PROBLEM DETAILS
Could you repeat all of the entries below word for word, apart from the pictures?

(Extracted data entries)
┌──
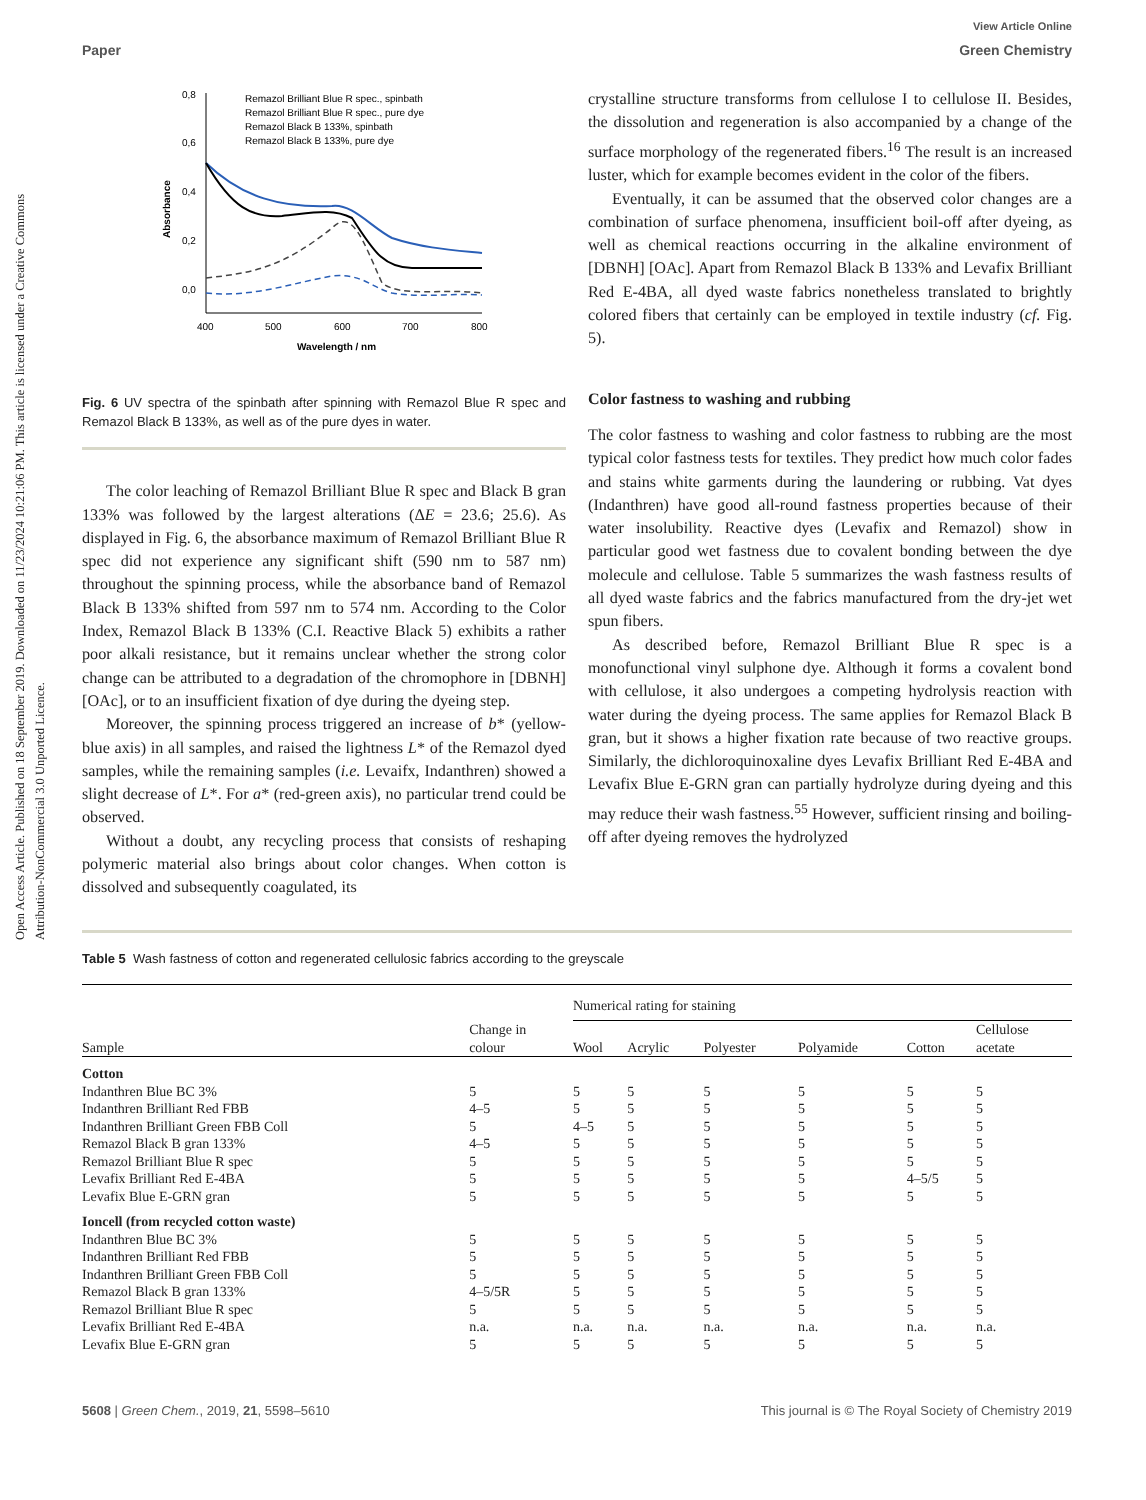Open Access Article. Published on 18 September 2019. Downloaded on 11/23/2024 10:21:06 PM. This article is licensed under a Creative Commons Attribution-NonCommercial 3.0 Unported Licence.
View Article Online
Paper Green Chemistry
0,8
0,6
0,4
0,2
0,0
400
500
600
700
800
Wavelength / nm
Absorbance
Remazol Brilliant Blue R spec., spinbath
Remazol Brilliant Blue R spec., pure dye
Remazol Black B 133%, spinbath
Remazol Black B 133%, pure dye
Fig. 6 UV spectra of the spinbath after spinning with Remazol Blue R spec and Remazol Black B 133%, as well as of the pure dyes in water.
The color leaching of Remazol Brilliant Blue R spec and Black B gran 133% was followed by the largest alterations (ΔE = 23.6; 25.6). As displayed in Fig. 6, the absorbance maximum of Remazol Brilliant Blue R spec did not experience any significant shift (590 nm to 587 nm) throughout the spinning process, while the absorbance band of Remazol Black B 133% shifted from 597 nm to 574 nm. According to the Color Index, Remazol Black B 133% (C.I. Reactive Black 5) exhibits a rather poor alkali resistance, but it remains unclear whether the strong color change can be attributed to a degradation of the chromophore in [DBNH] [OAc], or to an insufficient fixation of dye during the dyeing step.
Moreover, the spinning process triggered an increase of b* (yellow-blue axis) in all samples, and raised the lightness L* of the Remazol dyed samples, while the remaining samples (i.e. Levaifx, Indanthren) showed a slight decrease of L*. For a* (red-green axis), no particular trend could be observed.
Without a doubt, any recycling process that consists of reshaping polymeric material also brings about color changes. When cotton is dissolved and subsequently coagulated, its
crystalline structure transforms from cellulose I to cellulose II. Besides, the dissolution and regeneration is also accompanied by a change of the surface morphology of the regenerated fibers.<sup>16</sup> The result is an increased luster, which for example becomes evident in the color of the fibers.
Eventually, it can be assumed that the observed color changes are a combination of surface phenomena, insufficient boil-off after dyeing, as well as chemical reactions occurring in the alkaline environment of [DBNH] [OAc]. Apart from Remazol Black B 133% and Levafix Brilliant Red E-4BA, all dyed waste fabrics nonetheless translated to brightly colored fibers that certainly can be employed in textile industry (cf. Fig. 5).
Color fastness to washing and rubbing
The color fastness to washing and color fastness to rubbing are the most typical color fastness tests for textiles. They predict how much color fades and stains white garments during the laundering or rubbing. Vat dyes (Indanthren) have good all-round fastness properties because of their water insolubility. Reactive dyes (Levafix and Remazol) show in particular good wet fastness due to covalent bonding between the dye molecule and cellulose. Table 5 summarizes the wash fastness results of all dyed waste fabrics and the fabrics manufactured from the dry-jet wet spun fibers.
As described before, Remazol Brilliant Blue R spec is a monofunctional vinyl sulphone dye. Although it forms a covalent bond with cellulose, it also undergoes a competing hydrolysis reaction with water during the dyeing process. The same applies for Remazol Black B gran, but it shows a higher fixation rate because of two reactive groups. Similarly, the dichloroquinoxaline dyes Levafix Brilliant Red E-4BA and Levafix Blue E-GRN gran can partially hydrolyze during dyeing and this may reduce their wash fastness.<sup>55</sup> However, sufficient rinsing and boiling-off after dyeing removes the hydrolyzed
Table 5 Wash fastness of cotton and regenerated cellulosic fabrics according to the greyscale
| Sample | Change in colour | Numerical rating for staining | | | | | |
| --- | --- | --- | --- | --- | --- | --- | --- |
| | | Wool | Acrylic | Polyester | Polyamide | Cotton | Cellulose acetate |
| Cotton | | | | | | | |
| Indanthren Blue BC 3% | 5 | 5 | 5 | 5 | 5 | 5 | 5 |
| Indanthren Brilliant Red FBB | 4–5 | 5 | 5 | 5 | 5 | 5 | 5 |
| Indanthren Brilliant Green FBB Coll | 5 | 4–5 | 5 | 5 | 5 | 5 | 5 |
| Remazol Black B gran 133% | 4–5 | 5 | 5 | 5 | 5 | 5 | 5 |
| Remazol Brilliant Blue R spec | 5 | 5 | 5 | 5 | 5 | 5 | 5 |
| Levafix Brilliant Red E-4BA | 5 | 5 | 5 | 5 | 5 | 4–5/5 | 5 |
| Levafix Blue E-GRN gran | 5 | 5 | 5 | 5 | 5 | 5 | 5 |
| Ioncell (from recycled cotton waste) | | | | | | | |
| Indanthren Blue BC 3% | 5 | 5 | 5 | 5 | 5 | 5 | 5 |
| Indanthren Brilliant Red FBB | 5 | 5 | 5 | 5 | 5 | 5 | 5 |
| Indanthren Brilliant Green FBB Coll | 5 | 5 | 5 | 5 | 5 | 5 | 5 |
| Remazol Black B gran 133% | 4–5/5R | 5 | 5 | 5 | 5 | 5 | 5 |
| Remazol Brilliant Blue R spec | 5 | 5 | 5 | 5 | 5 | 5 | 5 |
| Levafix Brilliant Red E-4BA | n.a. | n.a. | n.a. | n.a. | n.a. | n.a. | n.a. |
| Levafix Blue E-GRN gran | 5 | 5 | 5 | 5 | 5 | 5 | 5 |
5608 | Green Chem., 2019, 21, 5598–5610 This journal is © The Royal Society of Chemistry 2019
└──
FINAL ANSWER
Open Access Article. Published on 18 September 2019. Downloaded on 11/23/2024 10:21:06 PM. This article is licensed under a Creative Commons Attribution-NonCommercial 3.0 Unported Licence.
View Article Online
Paper Green Chemistry
0,8
0,6
0,4
0,2
0,0
400
500
600
700
800
Wavelength / nm
Absorbance
Remazol Brilliant Blue R spec., spinbath
Remazol Brilliant Blue R spec., pure dye
Remazol Black B 133%, spinbath
Remazol Black B 133%, pure dye
Fig. 6 UV spectra of the spinbath after spinning with Remazol Blue R spec and Remazol Black B 133%, as well as of the pure dyes in water.
The color leaching of Remazol Brilliant Blue R spec and Black B gran 133% was followed by the largest alterations (ΔE = 23.6; 25.6). As displayed in Fig. 6, the absorbance maximum of Remazol Brilliant Blue R spec did not experience any significant shift (590 nm to 587 nm) throughout the spinning process, while the absorbance band of Remazol Black B 133% shifted from 597 nm to 574 nm. According to the Color Index, Remazol Black B 133% (C.I. Reactive Black 5) exhibits a rather poor alkali resistance, but it remains unclear whether the strong color change can be attributed to a degradation of the chromophore in [DBNH] [OAc], or to an insufficient fixation of dye during the dyeing step.
Moreover, the spinning process triggered an increase of b* (yellow-blue axis) in all samples, and raised the lightness L* of the Remazol dyed samples, while the remaining samples (i.e. Levaifx, Indanthren) showed a slight decrease of L*. For a* (red-green axis), no particular trend could be observed.
Without a doubt, any recycling process that consists of reshaping polymeric material also brings about color changes. When cotton is dissolved and subsequently coagulated, its
crystalline structure transforms from cellulose I to cellulose II. Besides, the dissolution and regeneration is also accompanied by a change of the surface morphology of the regenerated fibers.<sup>16</sup> The result is an increased luster, which for example becomes evident in the color of the fibers.
Eventually, it can be assumed that the observed color changes are a combination of surface phenomena, insufficient boil-off after dyeing, as well as chemical reactions occurring in the alkaline environment of [DBNH] [OAc]. Apart from Remazol Black B 133% and Levafix Brilliant Red E-4BA, all dyed waste fabrics nonetheless translated to brightly colored fibers that certainly can be employed in textile industry (cf. Fig. 5).
Color fastness to washing and rubbing
The color fastness to washing and color fastness to rubbing are the most typical color fastness tests for textiles. They predict how much color fades and stains white garments during the laundering or rubbing. Vat dyes (Indanthren) have good all-round fastness properties because of their water insolubility. Reactive dyes (Levafix and Remazol) show in particular good wet fastness due to covalent bonding between the dye molecule and cellulose. Table 5 summarizes the wash fastness results of all dyed waste fabrics and the fabrics manufactured from the dry-jet wet spun fibers.
As described before, Remazol Brilliant Blue R spec is a monofunctional vinyl sulphone dye. Although it forms a covalent bond with cellulose, it also undergoes a competing hydrolysis reaction with water during the dyeing process. The same applies for Remazol Black B gran, but it shows a higher fixation rate because of two reactive groups. Similarly, the dichloroquinoxaline dyes Levafix Brilliant Red E-4BA and Levafix Blue E-GRN gran can partially hydrolyze during dyeing and this may reduce their wash fastness.<sup>55</sup> However, sufficient rinsing and boiling-off after dyeing removes the hydrolyzed
Table 5 Wash fastness of cotton and regenerated cellulosic fabrics according to the greyscale
| Sample | Change in colour | Numerical rating for staining | | | | | |
| --- | --- | --- | --- | --- | --- | --- | --- |
| | | Wool | Acrylic | Polyester | Polyamide | Cotton | Cellulose acetate |
| Cotton | | | | | | | |
| Indanthren Blue BC 3% | 5 | 5 | 5 | 5 | 5 | 5 | 5 |
| Indanthren Brilliant Red FBB | 4–5 | 5 | 5 | 5 | 5 | 5 | 5 |
| Indanthren Brilliant Green FBB Coll | 5 | 4–5 | 5 | 5 | 5 | 5 | 5 |
| Remazol Black B gran 133% | 4–5 | 5 | 5 | 5 | 5 | 5 | 5 |
| Remazol Brilliant Blue R spec | 5 | 5 | 5 | 5 | 5 | 5 | 5 |
| Levafix Brilliant Red E-4BA | 5 | 5 | 5 | 5 | 5 | 4–5/5 | 5 |
| Levafix Blue E-GRN gran | 5 | 5 | 5 | 5 | 5 | 5 | 5 |
| Ioncell (from recycled cotton waste) | | | | | | | |
| Indanthren Blue BC 3% | 5 | 5 | 5 | 5 | 5 | 5 | 5 |
| Indanthren Brilliant Red FBB | 5 | 5 | 5 | 5 | 5 | 5 | 5 |
| Indanthren Brilliant Green FBB Coll | 5 | 5 | 5 | 5 | 5 | 5 | 5 |
| Remazol Black B gran 133% | 4–5/5R | 5 | 5 | 5 | 5 | 5 | 5 |
| Remazol Brilliant Blue R spec | 5 | 5 | 5 | 5 | 5 | 5 | 5 |
| Levafix Brilliant Red E-4BA | n.a. | n.a. | n.a. | n.a. | n.a. | n.a. | n.a. |
| Levafix Blue E-GRN gran | 5 | 5 | 5 | 5 | 5 | 5 | 5 |
5608 | Green Chem., 2019, 21, 5598–5610 This journal is © The Royal Society of Chemistry 2019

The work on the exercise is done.